→ Work instructions: Write out the lines of every item below word for word, leaving the pictures out.

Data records
────────
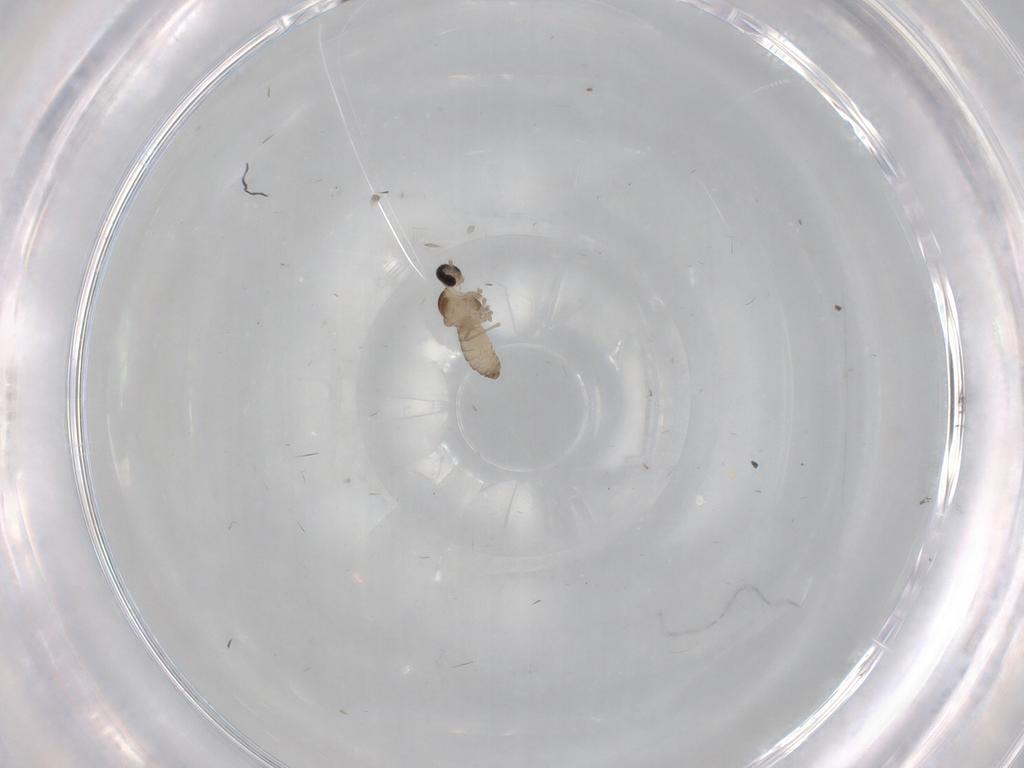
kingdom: Animalia
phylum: Arthropoda
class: Insecta
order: Diptera
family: Cecidomyiidae
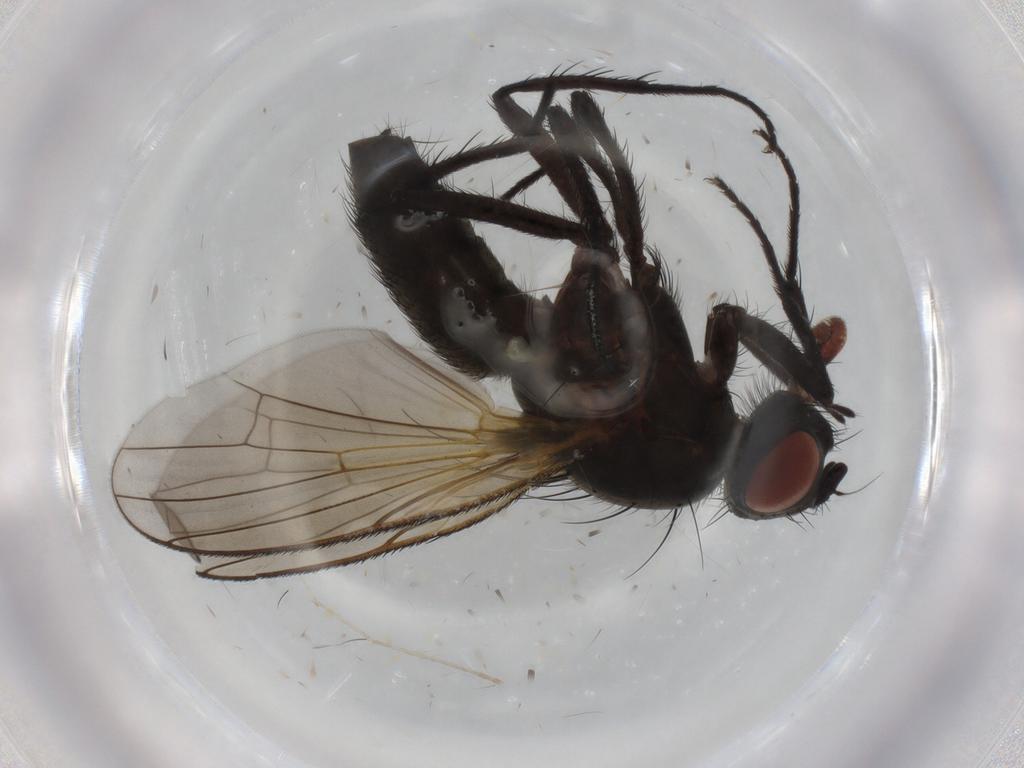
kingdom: Animalia
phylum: Arthropoda
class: Insecta
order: Diptera
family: Anthomyiidae
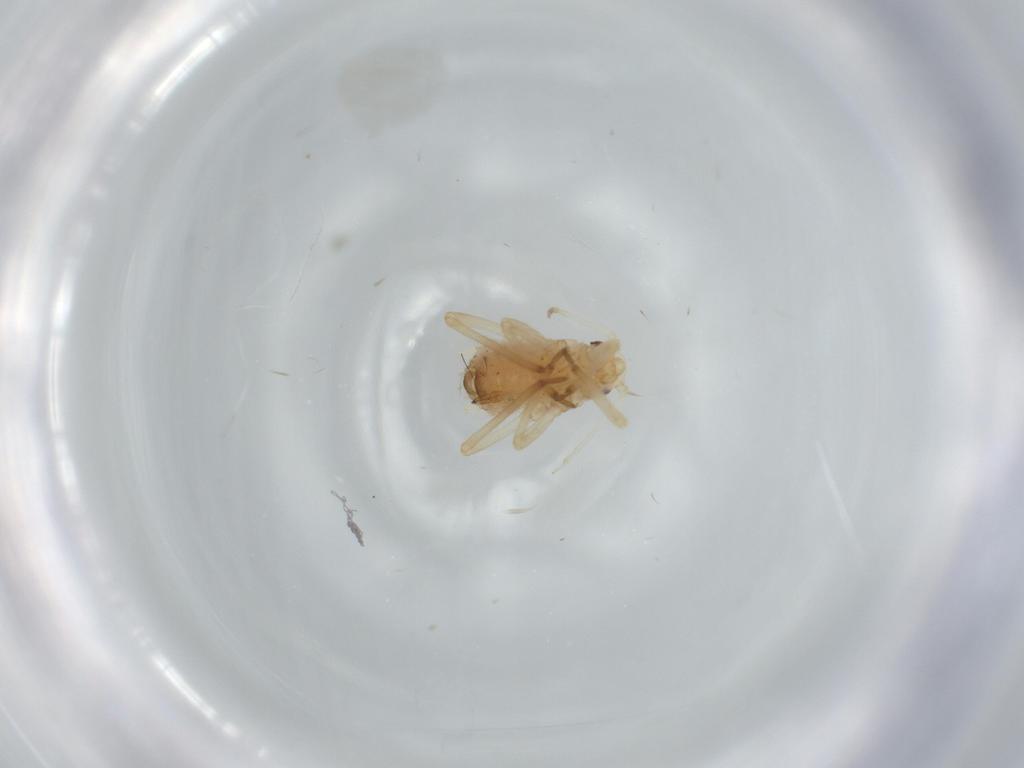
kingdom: Animalia
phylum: Arthropoda
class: Insecta
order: Hemiptera
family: Aphididae
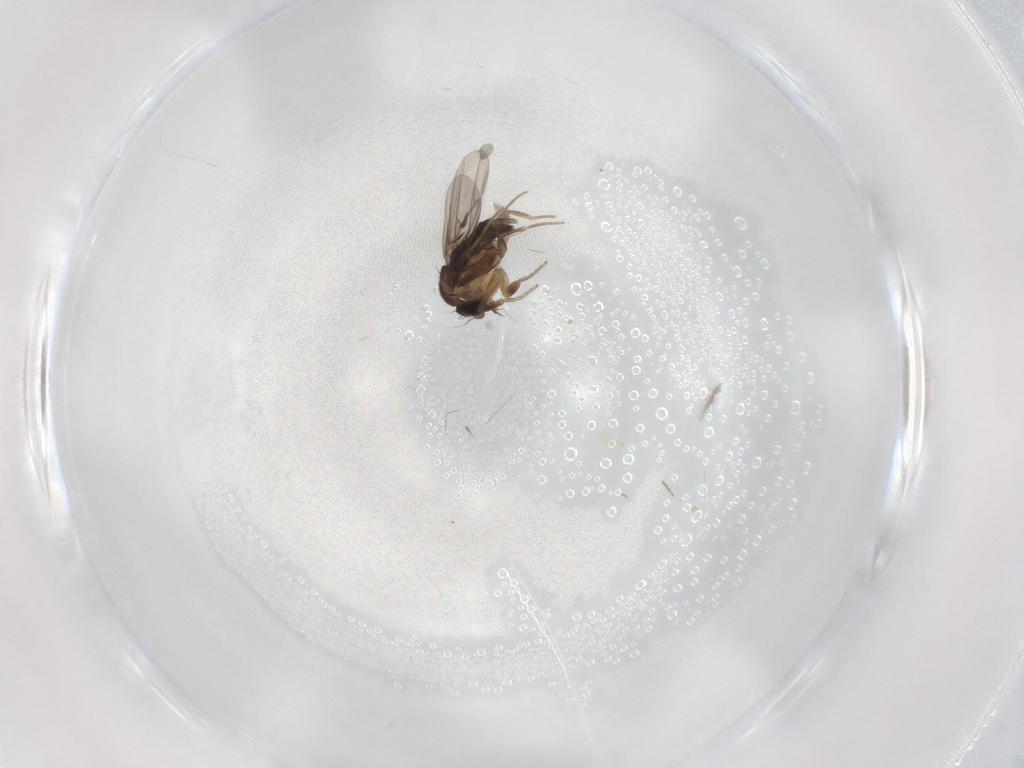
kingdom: Animalia
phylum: Arthropoda
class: Insecta
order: Diptera
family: Phoridae
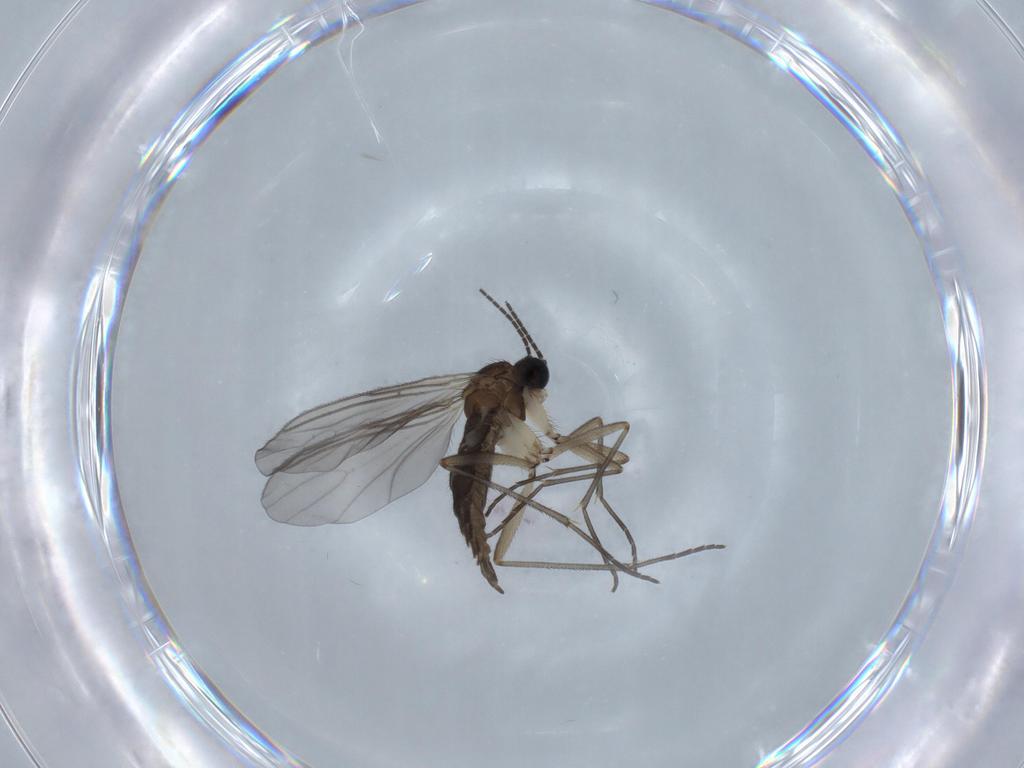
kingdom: Animalia
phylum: Arthropoda
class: Insecta
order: Diptera
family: Sciaridae
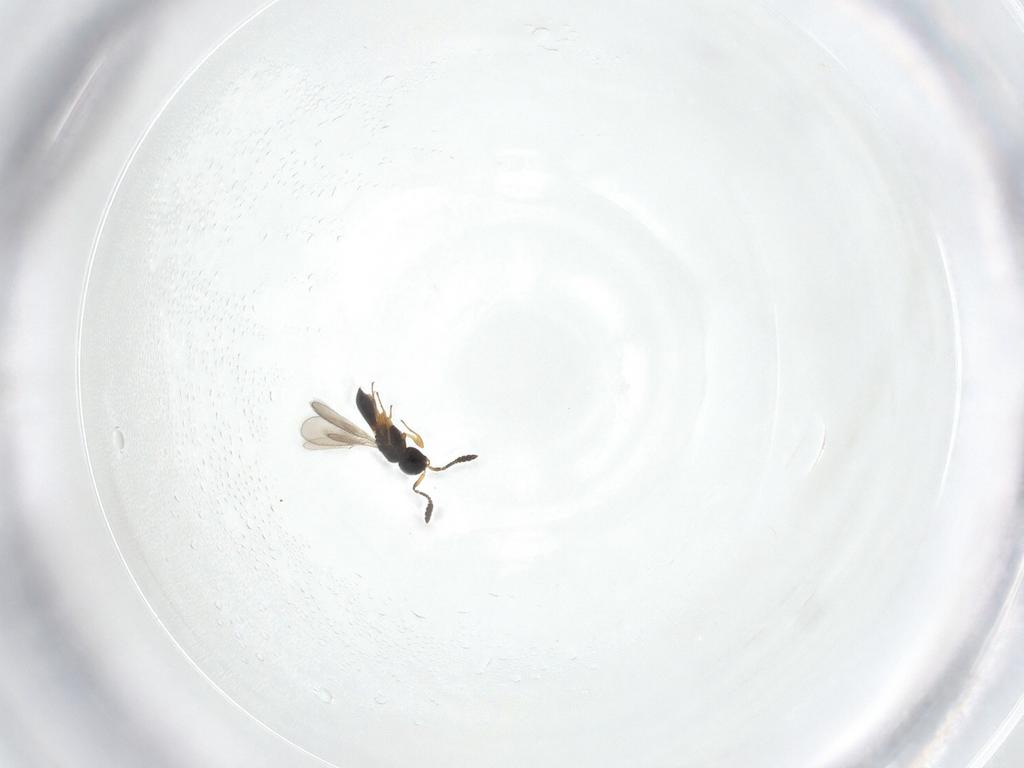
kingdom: Animalia
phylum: Arthropoda
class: Insecta
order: Hymenoptera
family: Scelionidae
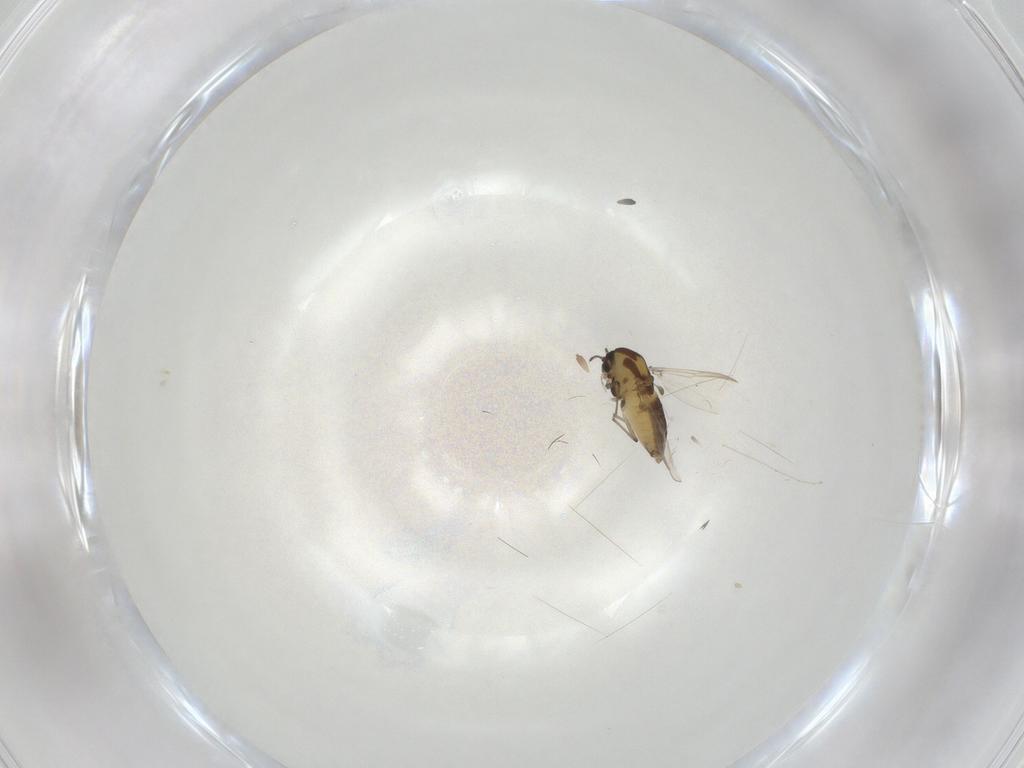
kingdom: Animalia
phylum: Arthropoda
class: Insecta
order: Diptera
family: Chironomidae
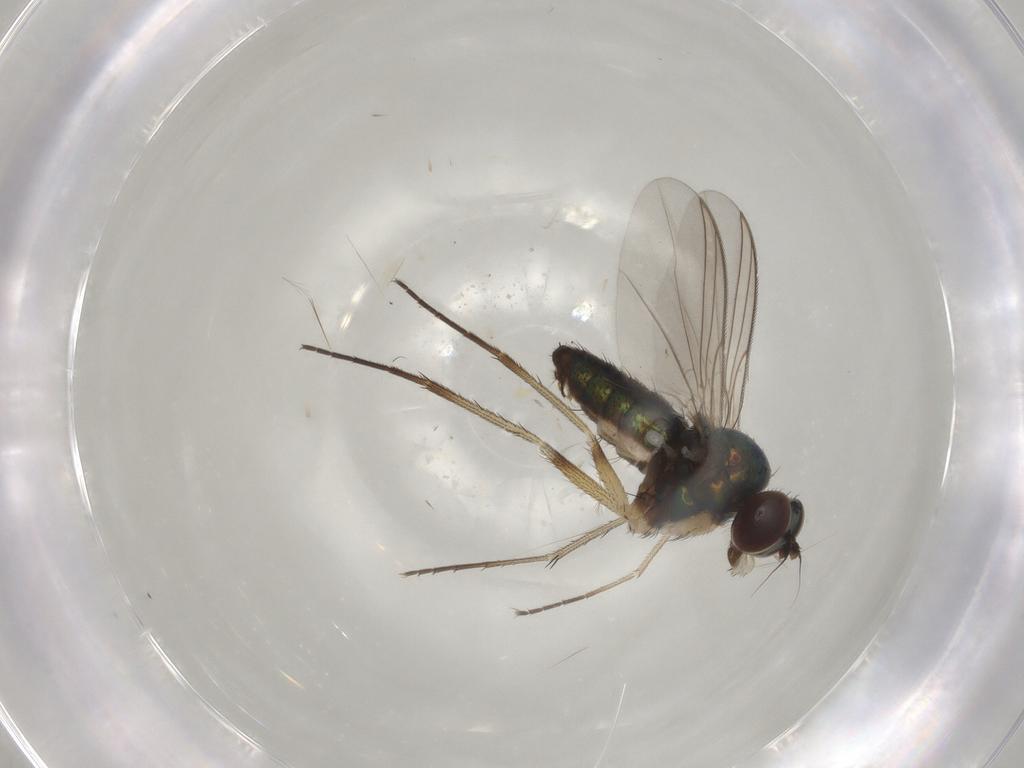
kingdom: Animalia
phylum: Arthropoda
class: Insecta
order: Diptera
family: Dolichopodidae
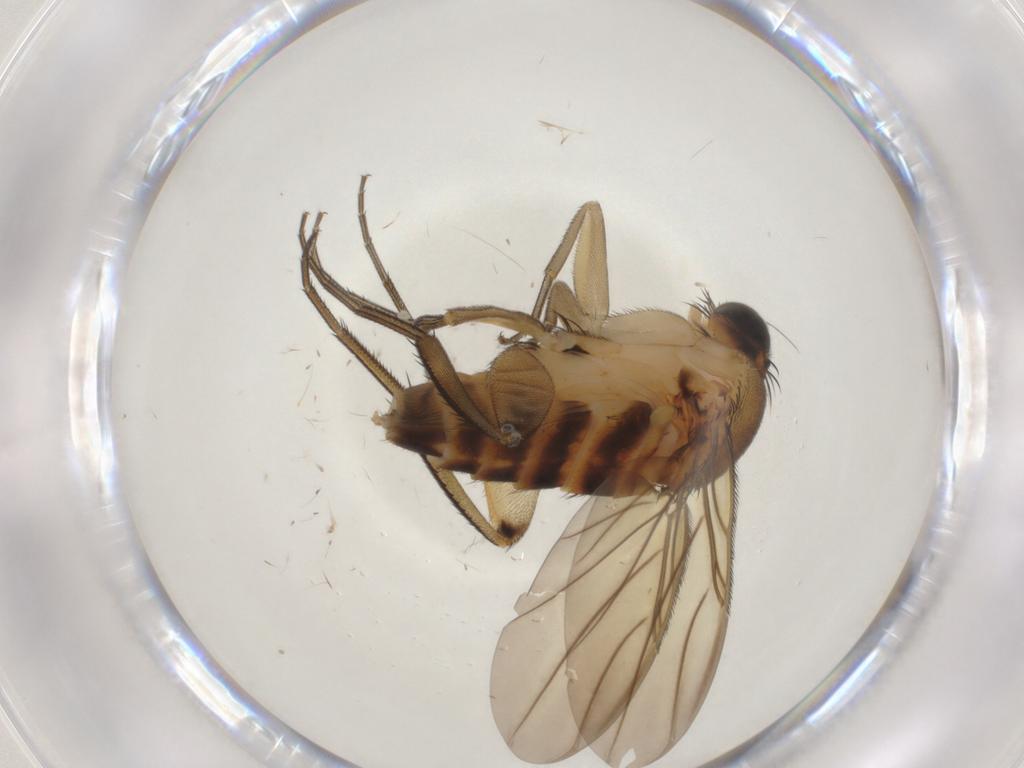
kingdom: Animalia
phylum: Arthropoda
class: Insecta
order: Diptera
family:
────────
→ Result of this exercise:
kingdom: Animalia
phylum: Arthropoda
class: Insecta
order: Diptera
family: Cecidomyiidae
kingdom: Animalia
phylum: Arthropoda
class: Insecta
order: Diptera
family: Anthomyiidae
kingdom: Animalia
phylum: Arthropoda
class: Insecta
order: Hemiptera
family: Aphididae
kingdom: Animalia
phylum: Arthropoda
class: Insecta
order: Diptera
family: Phoridae
kingdom: Animalia
phylum: Arthropoda
class: Insecta
order: Diptera
family: Sciaridae
kingdom: Animalia
phylum: Arthropoda
class: Insecta
order: Hymenoptera
family: Scelionidae
kingdom: Animalia
phylum: Arthropoda
class: Insecta
order: Diptera
family: Chironomidae
kingdom: Animalia
phylum: Arthropoda
class: Insecta
order: Diptera
family: Dolichopodidae
kingdom: Animalia
phylum: Arthropoda
class: Insecta
order: Diptera
family:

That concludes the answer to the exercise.